▸ **Materials provided**
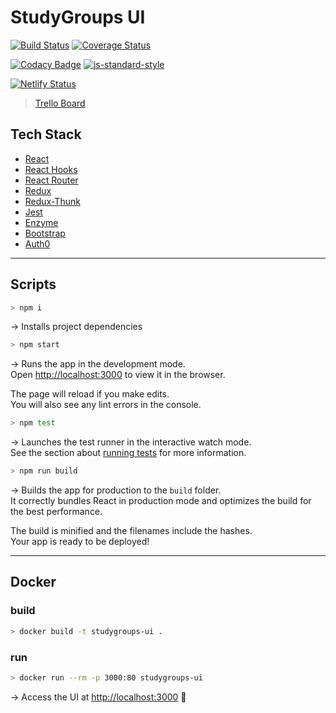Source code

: # StudyGroups UI
[![Build Status](https://travis-ci.com/pachoclo/study-group-react-ui.svg?branch=master)](https://travis-ci.com/pachoclo/study-group-react-ui) [![Coverage Status](https://coveralls.io/repos/github/pachoclo/study-group-react-ui/badge.svg?branch=master)](https://coveralls.io/github/pachoclo/study-group-react-ui?branch=master)  

[![Codacy Badge](https://api.codacy.com/project/badge/Grade/f001420c6ca24295993e658e521aefd5)](https://www.codacy.com/app/pachoclo/study-group-react-ui?utm_source=github.com&amp;utm_medium=referral&amp;utm_content=pachoclo/study-group-react-ui&amp;utm_campaign=Badge_Grade) [![js-standard-style](https://img.shields.io/badge/code%20style-standard-brightgreen.svg)](http://standardjs.com)  

[![Netlify Status](https://api.netlify.com/api/v1/badges/2c7d9096-98be-42e9-956b-ad48be1cde7f/deploy-status)](https://app.netlify.com/sites/vibrant-dubinsky-8d5282/deploys)
> [Trello Board](https://trello.com/b/MTeujOJM/studygroup-kanban)

## Tech Stack

-  [React](https://reactjs.org/docs/getting-started.html)
-  [React Hooks](https://reactjs.org/docs/hooks-intro.html)
-  [React Router](https://reacttraining.com/react-router/web/guides/quick-start)
-  [Redux](https://react-redux.js.org/)
-  [Redux-Thunk](https://github.com/reduxjs/redux-thunk)
-  [Jest](https://jestjs.io/)
-  [Enzyme](https://github.com/airbnb/enzyme)
-  [Bootstrap](https://getbootstrap.com/docs/4.3/getting-started/introduction/)
-  [Auth0](https://github.com/auth0/auth0.js#readme)

---

## Scripts

```bash
> npm i
```

→ Installs project dependencies

```bash
> npm start
```

→ Runs the app in the development mode.<br>
Open [http://localhost:3000](http://localhost:3000) to view it in the browser.

The page will reload if you make edits.<br>
You will also see any lint errors in the console.

```bash
> npm test
```

→ Launches the test runner in the interactive watch mode.<br>
See the section about [running tests](https://facebook.github.io/create-react-app/docs/running-tests) for more information.

```bash
> npm run build
```

→ Builds the app for production to the `build` folder.<br>
It correctly bundles React in production mode and optimizes the build for the best performance.

The build is minified and the filenames include the hashes.<br>
Your app is ready to be deployed!

---

## Docker

### build

```bash
> docker build -t studygroups-ui .
```

### run

```bash
> docker run --rm -p 3000:80 studygroups-ui
```

→ Access the UI at [http://localhost:3000](http://localhost:3000) 🙌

▸ **Aim of the task**
Word for word, restate the line that contains "You will also" and each line after it, up to and including the last line of the listing; include nothing else.

▸ **Result for this exercise**
You will also see any lint errors in the console.

```bash
> npm test
```

→ Launches the test runner in the interactive watch mode.<br>
See the section about [running tests](https://facebook.github.io/create-react-app/docs/running-tests) for more information.

```bash
> npm run build
```

→ Builds the app for production to the `build` folder.<br>
It correctly bundles React in production mode and optimizes the build for the best performance.

The build is minified and the filenames include the hashes.<br>
Your app is ready to be deployed!

---

## Docker

### build

```bash
> docker build -t studygroups-ui .
```

### run

```bash
> docker run --rm -p 3000:80 studygroups-ui
```

→ Access the UI at [http://localhost:3000](http://localhost:3000) 🙌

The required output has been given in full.